Task goal
Give back an exact copy of the lines below, from the first through the line with "मैं वादा करता"; please stop there.

[Dataset entries]

*** Block opens ***

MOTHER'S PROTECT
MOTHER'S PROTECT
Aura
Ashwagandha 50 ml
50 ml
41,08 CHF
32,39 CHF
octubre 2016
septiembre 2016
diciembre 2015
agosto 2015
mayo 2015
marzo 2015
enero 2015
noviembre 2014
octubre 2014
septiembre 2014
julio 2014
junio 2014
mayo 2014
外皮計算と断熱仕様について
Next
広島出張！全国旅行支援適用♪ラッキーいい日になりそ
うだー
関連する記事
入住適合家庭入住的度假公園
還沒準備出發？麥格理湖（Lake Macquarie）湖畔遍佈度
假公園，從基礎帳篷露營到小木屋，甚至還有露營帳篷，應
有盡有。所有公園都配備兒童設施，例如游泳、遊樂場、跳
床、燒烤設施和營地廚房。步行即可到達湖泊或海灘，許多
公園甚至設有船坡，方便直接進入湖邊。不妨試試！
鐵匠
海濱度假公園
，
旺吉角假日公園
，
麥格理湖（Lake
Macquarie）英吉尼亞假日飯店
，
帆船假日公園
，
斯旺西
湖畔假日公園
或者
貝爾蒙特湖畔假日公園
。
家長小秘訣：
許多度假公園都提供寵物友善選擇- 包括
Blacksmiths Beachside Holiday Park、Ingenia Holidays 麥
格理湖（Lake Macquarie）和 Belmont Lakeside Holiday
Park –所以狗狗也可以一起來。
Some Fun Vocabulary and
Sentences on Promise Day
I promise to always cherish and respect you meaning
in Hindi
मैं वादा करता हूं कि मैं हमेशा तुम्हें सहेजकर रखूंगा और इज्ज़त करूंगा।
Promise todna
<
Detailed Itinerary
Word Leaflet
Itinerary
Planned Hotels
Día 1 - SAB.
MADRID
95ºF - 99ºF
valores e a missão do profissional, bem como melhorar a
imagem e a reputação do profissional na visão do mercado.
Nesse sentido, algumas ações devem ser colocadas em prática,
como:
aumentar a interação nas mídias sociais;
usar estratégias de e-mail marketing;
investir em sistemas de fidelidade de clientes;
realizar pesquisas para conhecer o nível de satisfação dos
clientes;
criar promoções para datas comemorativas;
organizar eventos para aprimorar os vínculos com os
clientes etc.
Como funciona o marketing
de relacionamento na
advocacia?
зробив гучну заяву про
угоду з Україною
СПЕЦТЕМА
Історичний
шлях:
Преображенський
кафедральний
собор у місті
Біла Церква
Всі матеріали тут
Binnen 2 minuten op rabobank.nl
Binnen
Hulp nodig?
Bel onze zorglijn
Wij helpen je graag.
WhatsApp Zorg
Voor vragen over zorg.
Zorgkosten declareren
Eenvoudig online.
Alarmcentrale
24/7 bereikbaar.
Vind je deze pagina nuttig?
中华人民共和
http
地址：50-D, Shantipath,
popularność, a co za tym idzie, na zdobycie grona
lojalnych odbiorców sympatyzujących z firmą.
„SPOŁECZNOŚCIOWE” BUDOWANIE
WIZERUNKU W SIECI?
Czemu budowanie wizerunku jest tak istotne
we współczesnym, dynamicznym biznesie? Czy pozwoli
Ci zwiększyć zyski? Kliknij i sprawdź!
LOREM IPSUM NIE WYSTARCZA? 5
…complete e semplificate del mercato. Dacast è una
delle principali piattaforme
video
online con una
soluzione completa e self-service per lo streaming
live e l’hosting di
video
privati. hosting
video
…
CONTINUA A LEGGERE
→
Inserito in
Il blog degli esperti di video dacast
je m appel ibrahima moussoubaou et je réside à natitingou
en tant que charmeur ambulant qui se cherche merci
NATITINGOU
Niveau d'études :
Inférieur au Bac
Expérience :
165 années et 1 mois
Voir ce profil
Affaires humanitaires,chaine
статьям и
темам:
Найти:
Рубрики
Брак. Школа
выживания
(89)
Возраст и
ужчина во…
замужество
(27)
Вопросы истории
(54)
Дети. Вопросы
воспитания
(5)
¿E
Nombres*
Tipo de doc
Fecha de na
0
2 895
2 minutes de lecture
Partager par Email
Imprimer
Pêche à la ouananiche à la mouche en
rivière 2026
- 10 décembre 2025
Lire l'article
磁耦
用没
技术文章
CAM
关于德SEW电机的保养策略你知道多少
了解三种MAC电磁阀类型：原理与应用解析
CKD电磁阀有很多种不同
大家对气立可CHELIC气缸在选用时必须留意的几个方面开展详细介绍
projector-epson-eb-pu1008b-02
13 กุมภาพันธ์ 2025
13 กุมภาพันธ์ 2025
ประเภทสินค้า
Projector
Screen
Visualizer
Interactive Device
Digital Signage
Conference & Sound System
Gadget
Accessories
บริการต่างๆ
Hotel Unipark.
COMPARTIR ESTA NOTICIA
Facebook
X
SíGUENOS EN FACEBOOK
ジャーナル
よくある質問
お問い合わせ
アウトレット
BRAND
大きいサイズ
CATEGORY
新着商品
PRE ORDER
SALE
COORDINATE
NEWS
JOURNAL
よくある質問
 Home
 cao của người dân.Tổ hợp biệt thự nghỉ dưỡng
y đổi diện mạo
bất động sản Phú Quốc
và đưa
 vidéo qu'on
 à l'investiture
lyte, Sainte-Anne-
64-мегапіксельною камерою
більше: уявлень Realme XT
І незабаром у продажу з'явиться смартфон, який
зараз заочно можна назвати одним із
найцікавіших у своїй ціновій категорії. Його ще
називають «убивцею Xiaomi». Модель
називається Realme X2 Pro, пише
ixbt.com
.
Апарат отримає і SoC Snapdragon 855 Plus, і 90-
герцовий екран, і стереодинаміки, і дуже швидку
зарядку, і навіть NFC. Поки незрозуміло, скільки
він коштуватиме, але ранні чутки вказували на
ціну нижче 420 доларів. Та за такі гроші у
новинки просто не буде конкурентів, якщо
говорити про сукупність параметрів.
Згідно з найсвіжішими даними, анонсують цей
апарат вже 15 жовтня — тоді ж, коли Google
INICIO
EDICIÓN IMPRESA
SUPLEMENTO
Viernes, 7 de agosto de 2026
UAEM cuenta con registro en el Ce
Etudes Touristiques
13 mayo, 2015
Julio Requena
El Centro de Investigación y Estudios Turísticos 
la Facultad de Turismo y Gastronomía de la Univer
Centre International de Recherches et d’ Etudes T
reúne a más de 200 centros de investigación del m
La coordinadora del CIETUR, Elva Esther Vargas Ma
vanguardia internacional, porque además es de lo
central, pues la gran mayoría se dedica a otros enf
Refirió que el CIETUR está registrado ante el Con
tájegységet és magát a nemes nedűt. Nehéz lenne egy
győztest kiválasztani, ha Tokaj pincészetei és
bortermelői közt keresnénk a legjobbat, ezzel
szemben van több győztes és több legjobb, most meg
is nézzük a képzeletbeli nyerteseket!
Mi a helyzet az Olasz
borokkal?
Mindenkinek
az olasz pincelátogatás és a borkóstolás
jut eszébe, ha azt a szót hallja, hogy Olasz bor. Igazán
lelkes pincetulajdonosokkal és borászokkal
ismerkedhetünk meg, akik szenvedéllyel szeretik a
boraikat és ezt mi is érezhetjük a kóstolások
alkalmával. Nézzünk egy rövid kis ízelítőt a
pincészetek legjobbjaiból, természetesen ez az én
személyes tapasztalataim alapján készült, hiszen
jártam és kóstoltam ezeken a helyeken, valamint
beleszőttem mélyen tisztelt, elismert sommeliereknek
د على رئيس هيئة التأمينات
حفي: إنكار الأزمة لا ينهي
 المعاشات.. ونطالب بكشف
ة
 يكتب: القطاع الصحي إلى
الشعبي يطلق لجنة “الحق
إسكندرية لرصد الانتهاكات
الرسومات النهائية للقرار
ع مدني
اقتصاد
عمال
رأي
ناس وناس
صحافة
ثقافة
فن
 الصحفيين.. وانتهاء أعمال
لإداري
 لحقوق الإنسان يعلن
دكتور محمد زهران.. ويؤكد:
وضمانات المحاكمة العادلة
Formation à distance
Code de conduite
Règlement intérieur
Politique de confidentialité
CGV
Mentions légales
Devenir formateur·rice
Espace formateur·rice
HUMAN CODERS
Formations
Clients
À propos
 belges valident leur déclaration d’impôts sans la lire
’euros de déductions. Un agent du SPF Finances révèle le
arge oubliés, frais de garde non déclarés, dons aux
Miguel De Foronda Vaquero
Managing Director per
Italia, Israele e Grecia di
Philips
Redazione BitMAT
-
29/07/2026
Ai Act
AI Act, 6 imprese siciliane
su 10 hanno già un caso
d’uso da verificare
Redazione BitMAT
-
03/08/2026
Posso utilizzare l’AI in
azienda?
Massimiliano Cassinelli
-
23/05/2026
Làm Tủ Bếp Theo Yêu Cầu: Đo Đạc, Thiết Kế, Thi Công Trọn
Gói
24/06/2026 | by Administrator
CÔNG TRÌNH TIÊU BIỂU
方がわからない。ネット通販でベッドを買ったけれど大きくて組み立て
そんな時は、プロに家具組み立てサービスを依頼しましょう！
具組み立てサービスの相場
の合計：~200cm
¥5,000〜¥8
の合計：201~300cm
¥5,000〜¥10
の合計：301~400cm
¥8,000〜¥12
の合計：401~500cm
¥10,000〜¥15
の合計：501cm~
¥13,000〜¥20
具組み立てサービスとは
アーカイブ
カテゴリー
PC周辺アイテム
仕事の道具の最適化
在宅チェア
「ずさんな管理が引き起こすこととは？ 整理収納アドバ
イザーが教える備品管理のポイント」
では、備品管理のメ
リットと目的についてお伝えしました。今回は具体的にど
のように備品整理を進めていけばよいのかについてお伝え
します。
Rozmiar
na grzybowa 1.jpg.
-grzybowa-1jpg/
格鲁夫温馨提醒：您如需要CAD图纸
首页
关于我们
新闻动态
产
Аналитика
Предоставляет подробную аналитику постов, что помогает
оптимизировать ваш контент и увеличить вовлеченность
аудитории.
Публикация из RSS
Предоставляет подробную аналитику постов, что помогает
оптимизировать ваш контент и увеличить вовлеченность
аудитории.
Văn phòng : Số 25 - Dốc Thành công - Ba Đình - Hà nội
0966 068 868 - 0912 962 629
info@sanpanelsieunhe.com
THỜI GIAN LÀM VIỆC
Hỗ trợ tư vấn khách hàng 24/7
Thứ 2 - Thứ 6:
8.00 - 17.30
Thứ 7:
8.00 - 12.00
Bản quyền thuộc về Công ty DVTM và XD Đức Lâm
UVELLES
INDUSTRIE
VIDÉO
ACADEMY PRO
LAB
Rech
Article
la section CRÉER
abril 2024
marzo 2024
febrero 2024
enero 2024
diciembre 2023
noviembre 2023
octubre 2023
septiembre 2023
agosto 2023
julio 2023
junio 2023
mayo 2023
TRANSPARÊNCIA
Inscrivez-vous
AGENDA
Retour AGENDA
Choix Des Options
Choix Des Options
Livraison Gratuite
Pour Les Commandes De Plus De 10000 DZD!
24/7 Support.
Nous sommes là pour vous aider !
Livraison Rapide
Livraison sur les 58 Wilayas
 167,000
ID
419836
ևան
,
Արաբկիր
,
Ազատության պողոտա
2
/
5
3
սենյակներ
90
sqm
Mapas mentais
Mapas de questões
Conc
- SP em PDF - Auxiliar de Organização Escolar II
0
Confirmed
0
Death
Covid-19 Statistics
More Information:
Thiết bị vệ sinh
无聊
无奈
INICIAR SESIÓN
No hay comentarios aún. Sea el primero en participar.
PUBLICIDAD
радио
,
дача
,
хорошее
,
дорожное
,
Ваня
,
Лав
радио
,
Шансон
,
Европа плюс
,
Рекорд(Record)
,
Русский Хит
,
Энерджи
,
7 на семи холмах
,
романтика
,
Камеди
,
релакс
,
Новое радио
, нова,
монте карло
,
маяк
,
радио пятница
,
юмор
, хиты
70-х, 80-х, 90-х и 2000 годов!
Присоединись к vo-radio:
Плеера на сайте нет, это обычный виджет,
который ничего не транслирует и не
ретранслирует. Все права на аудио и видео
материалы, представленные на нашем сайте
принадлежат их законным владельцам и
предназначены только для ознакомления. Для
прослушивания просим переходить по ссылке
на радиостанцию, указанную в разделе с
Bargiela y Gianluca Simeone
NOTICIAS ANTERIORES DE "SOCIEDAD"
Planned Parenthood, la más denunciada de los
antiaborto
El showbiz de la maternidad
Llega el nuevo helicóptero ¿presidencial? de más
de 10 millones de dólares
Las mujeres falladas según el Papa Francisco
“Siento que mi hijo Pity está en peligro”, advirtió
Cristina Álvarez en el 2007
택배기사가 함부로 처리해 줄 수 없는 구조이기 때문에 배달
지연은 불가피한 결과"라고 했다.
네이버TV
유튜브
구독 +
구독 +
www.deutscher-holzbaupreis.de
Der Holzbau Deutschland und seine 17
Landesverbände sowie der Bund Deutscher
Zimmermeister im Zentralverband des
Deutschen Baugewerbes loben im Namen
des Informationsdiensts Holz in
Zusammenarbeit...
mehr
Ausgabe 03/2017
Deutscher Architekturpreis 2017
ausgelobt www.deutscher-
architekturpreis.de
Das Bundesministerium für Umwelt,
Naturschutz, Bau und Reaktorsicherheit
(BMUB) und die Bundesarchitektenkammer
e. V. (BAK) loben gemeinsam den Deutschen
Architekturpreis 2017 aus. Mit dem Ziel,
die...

*** Block closes ***

The completed task
MOTHER'S PROTECT
MOTHER'S PROTECT
Aura
Ashwagandha 50 ml
50 ml
41,08 CHF
32,39 CHF
octubre 2016
septiembre 2016
diciembre 2015
agosto 2015
mayo 2015
marzo 2015
enero 2015
noviembre 2014
octubre 2014
septiembre 2014
julio 2014
junio 2014
mayo 2014
外皮計算と断熱仕様について
Next
広島出張！全国旅行支援適用♪ラッキーいい日になりそ
うだー
関連する記事
入住適合家庭入住的度假公園
還沒準備出發？麥格理湖（Lake Macquarie）湖畔遍佈度
假公園，從基礎帳篷露營到小木屋，甚至還有露營帳篷，應
有盡有。所有公園都配備兒童設施，例如游泳、遊樂場、跳
床、燒烤設施和營地廚房。步行即可到達湖泊或海灘，許多
公園甚至設有船坡，方便直接進入湖邊。不妨試試！
鐵匠
海濱度假公園
，
旺吉角假日公園
，
麥格理湖（Lake
Macquarie）英吉尼亞假日飯店
，
帆船假日公園
，
斯旺西
湖畔假日公園
或者
貝爾蒙特湖畔假日公園
。
家長小秘訣：
許多度假公園都提供寵物友善選擇- 包括
Blacksmiths Beachside Holiday Park、Ingenia Holidays 麥
格理湖（Lake Macquarie）和 Belmont Lakeside Holiday
Park –所以狗狗也可以一起來。
Some Fun Vocabulary and
Sentences on Promise Day
I promise to always cherish and respect you meaning
in Hindi
मैं वादा करता हूं कि मैं हमेशा तुम्हें सहेजकर रखूंगा और इज्ज़त करूंगा।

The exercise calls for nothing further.